Best Scores on Machine Learning Datasets

For about 20 years, I’ve been obsessed with the idea of getting the best score for a machine learning dataset.

It started in postgrad when we would talk about learning algorithms and the problems and datasets we were all using to demonstrate that one algorithm was “better” than another.

A good friend in our research group always pointed out Włodzisław Duch’s work.

Back in the early 2000s, he had a website that listed a suite of the standard ML datasets and the algorithms + configs that achieved the best scores (as reported in published papers), and most importatnyl, the scores they achieved.

For example:

And others.

One cannot look at the tables on the site and think “give me a few days and I could do better…”

The idea of racing algorithms got into my blood.

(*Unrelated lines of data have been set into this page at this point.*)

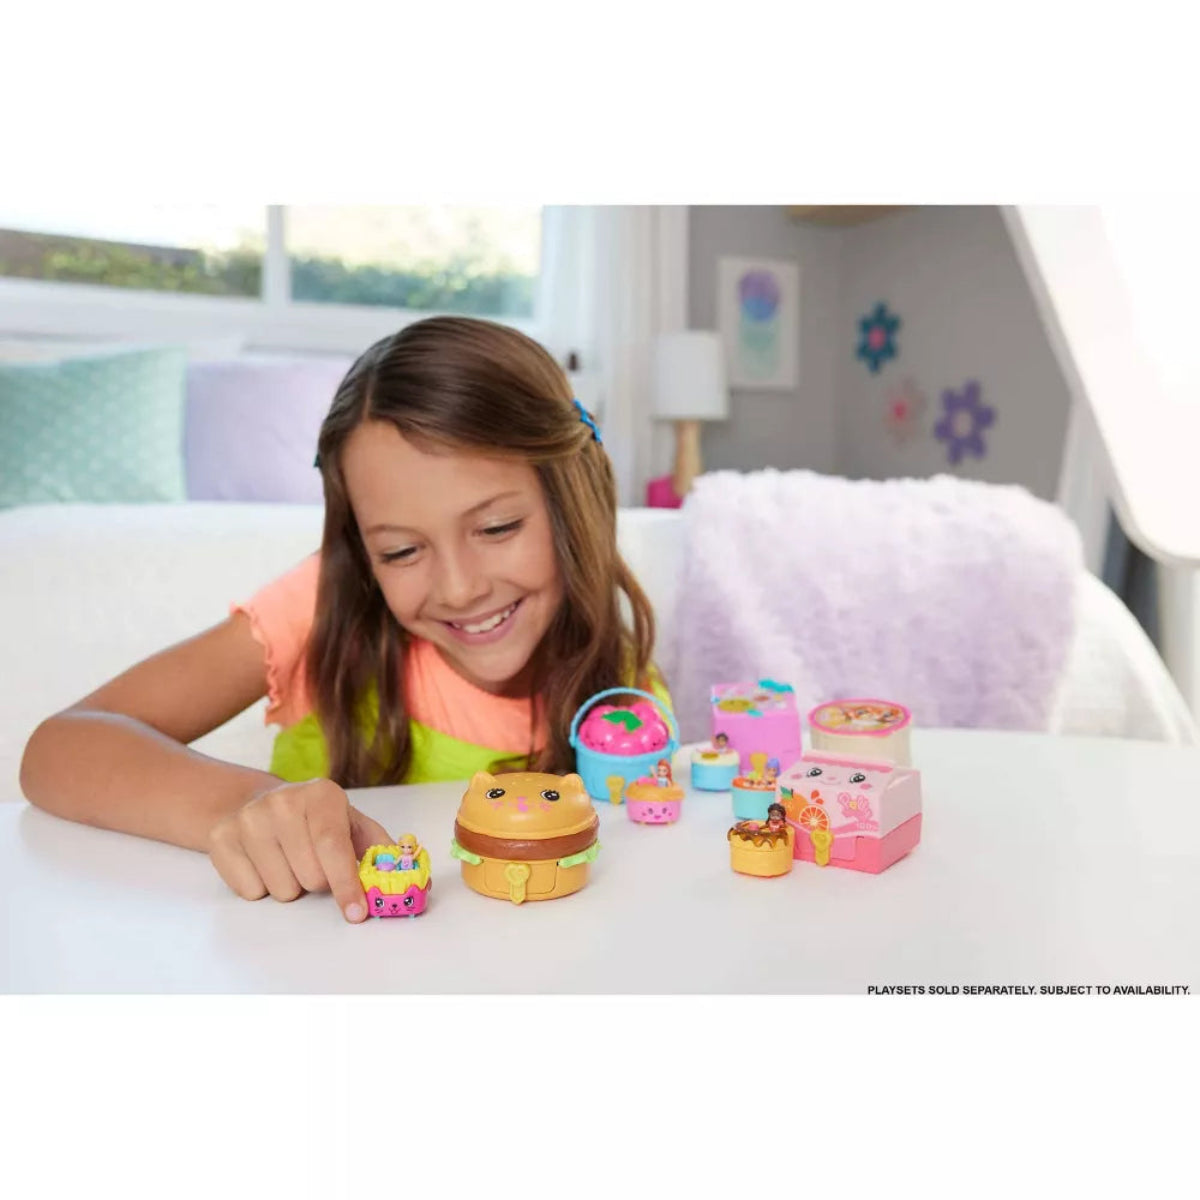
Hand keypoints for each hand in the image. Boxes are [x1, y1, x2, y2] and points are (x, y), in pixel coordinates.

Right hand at [208, 778, 391, 922]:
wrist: (258, 803)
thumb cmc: (316, 821)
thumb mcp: (351, 823)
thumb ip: (379, 848)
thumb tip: (409, 873)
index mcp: (322, 794)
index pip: (333, 847)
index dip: (347, 884)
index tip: (357, 913)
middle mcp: (282, 801)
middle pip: (310, 876)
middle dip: (319, 882)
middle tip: (314, 864)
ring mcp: (248, 819)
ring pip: (282, 889)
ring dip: (292, 886)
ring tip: (289, 861)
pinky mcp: (221, 839)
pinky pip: (250, 892)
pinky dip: (262, 887)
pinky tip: (264, 862)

I tried to talk myself out of it a few times and wrote articles and tech reports on the evils of “algorithm racing” and the evils of “bad algorithm comparison methodology/stats”.

But, it’s so fun.

I go interested in KDD cups and then later Kaggle, but the “competition” with other people was not what excited me.

Instead, it was the competition with myself. How far could I go? What could I figure out?

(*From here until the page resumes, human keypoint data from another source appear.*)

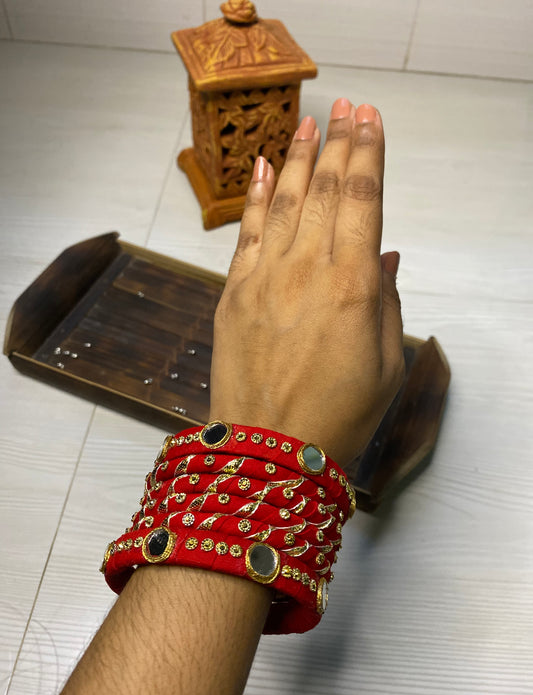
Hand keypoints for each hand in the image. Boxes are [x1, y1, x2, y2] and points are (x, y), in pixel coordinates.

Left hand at [210, 99, 403, 464]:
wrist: (269, 449)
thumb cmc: (338, 415)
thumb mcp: (387, 365)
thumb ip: (387, 303)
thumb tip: (384, 257)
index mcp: (353, 287)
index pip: (363, 201)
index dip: (368, 155)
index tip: (370, 122)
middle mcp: (307, 271)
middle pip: (326, 191)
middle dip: (338, 144)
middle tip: (346, 111)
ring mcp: (264, 279)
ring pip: (285, 202)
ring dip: (298, 159)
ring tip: (309, 125)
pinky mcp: (233, 294)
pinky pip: (247, 234)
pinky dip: (257, 198)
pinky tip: (266, 169)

I had zero interest in out-performing other participants, but was very interested in the ideas and discoveries they made and shared.

In the end, I was way more interested in reading the forum than in submitting predictions.

Sadly, there was very little sharing culture on kaggle in the early days, although I tried to foster it by giving away sample code, and algorithm implementations, and more back then.

I’ve shared this interest (in best scores for standard datasets) before, long ago in another life. Five years is a long time!

Anyway, I was thinking about this again today.

Why not have a website that lists 10 or so standard datasets in a range of different categories and see how far we can push the scores?

Datasets are pre-defined and probably pre-cleaned or whatever.
The metric and test harness is pre-defined.
People submit a code snippet for an sklearn pipeline that is evaluated and the result stored in a db.
The “tables” of ranked results are created automatically for each dataset.
All entries are kept, ranked, and made available to others.

Maybe structure it as a “self guided course”, where each dataset represents a challenge or capture-the-flag where one must achieve a score in the n’th percentile in order to move forward, where the percentiles shift based on how many people have participated so far and how well they have done. Maybe you can’t see all other solutions until you’ve cleared the challenge. Might be fun!

I suspect xgboost or similar will rise up and that in the end it will devolve into grid/random searching hyperparameters for lucky configs or seed hacking for lucky random number seeds.

So what? It might still be fun.

Especially if we can incentivize away from the “find a lucky config” solution and toward a “pass this challenge”.

Maybe just code it up as a prototype and play with it myself?